■ **Objective**: In the stretch of material from the line containing "genus: Drosera" through the end of the material, substitute "vernacular name" for every "common name" and reproduce those lines with no other changes.

■ **Extracted material**:

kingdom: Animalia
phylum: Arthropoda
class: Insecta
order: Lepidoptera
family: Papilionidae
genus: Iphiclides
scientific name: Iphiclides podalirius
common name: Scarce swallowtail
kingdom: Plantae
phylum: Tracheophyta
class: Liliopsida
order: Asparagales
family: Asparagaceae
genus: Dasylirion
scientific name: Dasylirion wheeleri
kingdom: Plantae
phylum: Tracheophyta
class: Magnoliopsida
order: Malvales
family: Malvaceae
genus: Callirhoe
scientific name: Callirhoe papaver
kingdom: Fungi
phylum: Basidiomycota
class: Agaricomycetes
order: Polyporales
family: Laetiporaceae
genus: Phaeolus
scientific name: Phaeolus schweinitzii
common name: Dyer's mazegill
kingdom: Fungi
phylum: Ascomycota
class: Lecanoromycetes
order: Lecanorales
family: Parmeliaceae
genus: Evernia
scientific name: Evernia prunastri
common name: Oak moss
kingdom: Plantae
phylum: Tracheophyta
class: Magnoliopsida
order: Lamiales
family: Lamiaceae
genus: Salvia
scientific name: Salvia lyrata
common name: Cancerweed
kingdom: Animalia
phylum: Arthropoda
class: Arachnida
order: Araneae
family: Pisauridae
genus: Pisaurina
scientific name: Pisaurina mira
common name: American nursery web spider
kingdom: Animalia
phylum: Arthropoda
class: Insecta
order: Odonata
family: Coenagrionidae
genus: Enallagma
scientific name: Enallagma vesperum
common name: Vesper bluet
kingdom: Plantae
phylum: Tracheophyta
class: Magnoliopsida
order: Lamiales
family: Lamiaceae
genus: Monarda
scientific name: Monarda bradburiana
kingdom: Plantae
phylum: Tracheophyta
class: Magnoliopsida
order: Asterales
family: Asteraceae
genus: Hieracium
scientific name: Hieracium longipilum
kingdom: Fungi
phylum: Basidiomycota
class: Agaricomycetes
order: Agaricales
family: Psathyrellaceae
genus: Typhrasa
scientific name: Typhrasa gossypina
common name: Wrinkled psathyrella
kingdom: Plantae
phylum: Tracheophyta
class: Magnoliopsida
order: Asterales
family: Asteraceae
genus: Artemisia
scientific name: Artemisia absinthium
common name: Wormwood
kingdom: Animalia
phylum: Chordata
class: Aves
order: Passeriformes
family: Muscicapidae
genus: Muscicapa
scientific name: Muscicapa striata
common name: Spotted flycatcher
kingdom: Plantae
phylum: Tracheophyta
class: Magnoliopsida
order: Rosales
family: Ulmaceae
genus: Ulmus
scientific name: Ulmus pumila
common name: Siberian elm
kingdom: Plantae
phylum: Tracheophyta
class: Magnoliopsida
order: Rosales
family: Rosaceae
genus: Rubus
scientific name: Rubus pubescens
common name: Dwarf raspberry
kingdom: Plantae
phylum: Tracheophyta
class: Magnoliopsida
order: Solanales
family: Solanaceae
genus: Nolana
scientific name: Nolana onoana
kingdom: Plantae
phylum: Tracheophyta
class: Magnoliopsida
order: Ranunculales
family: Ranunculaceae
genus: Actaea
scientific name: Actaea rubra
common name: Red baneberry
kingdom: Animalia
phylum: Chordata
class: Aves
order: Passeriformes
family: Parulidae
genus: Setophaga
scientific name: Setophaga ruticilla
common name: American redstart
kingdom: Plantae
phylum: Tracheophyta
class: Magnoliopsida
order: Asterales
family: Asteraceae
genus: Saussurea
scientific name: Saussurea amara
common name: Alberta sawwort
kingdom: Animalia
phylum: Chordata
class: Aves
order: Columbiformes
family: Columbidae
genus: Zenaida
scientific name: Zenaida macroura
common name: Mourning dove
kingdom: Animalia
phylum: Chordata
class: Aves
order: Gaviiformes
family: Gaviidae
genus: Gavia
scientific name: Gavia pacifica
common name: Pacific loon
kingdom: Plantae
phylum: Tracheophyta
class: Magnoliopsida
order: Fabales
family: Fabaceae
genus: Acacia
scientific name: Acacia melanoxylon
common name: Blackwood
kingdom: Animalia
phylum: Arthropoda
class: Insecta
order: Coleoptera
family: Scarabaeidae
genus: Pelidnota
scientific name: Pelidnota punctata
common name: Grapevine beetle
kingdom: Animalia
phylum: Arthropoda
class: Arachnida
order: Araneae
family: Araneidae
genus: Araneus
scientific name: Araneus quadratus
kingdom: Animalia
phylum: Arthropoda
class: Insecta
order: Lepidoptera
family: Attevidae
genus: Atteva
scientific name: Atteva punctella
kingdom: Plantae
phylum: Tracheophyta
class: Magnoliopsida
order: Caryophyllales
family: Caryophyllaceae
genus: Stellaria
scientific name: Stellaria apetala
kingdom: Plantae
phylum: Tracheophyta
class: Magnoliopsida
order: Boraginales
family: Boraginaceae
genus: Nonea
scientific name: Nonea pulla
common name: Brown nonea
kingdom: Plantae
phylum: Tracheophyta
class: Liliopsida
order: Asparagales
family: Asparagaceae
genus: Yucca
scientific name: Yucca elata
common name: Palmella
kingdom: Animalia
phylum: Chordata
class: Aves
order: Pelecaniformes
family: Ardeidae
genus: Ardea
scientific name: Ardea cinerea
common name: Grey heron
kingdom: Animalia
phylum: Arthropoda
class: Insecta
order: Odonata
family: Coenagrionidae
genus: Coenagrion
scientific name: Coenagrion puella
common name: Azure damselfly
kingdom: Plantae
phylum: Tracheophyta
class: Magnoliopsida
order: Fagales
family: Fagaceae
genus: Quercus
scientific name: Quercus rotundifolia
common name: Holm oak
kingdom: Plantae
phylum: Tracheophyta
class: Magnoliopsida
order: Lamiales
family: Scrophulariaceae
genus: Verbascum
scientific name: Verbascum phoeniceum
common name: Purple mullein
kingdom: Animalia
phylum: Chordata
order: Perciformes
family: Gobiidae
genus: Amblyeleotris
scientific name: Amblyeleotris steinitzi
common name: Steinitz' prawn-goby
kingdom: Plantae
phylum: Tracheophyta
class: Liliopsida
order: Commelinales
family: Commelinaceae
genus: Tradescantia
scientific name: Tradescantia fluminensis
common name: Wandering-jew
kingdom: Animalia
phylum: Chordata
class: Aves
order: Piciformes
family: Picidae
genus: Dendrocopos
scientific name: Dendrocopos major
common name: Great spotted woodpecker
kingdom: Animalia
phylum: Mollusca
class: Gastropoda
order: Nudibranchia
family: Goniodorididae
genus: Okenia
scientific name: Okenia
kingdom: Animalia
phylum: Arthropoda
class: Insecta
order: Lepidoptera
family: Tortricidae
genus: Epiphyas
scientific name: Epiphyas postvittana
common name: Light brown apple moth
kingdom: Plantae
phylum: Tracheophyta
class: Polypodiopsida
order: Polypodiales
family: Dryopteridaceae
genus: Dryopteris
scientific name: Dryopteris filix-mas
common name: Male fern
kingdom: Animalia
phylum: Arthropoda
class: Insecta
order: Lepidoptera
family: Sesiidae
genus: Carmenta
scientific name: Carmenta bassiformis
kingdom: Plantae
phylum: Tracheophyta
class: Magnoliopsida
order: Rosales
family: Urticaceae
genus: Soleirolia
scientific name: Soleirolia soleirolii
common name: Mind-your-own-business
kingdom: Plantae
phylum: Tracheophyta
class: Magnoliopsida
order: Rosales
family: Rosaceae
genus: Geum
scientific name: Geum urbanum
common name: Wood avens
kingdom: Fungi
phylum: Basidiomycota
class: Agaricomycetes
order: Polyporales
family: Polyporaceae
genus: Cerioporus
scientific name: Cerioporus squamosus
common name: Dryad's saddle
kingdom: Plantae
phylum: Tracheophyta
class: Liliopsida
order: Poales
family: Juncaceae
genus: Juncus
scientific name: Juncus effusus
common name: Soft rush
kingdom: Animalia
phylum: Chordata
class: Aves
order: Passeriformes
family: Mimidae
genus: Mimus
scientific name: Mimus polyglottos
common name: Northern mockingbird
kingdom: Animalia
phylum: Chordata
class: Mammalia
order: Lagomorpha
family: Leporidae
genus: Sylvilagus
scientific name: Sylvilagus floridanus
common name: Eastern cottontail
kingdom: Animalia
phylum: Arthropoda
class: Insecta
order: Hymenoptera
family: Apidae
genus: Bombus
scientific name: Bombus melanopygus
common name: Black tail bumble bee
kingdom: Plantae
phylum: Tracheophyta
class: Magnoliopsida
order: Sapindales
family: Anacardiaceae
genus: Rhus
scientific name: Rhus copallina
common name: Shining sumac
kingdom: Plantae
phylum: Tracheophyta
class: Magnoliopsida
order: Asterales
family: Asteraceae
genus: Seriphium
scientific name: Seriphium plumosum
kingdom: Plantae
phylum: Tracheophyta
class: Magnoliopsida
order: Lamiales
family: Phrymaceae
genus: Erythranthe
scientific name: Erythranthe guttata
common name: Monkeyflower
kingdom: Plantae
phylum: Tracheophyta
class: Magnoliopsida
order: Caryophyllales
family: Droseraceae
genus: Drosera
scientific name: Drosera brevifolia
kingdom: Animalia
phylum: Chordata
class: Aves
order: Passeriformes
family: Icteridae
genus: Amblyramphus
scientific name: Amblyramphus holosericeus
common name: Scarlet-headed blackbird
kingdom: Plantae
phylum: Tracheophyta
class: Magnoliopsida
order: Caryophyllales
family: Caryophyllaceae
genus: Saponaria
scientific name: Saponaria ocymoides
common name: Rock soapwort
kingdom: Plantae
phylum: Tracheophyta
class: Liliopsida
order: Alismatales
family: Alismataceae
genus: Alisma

■ **The answer**:
genus: Drosera
scientific name: Drosera brevifolia
kingdom: Animalia
phylum: Chordata
class: Aves
order: Passeriformes
family: Icteridae
genus: Amblyramphus
scientific name: Amblyramphus holosericeus
vernacular name: Scarlet-headed blackbird
kingdom: Plantae
phylum: Tracheophyta
class: Magnoliopsida
order: Caryophyllales
family: Caryophyllaceae
genus: Saponaria
scientific name: Saponaria ocymoides
vernacular name: Rock soapwort
kingdom: Plantae
phylum: Tracheophyta
class: Liliopsida
order: Alismatales
family: Alismataceae
genus: Alisma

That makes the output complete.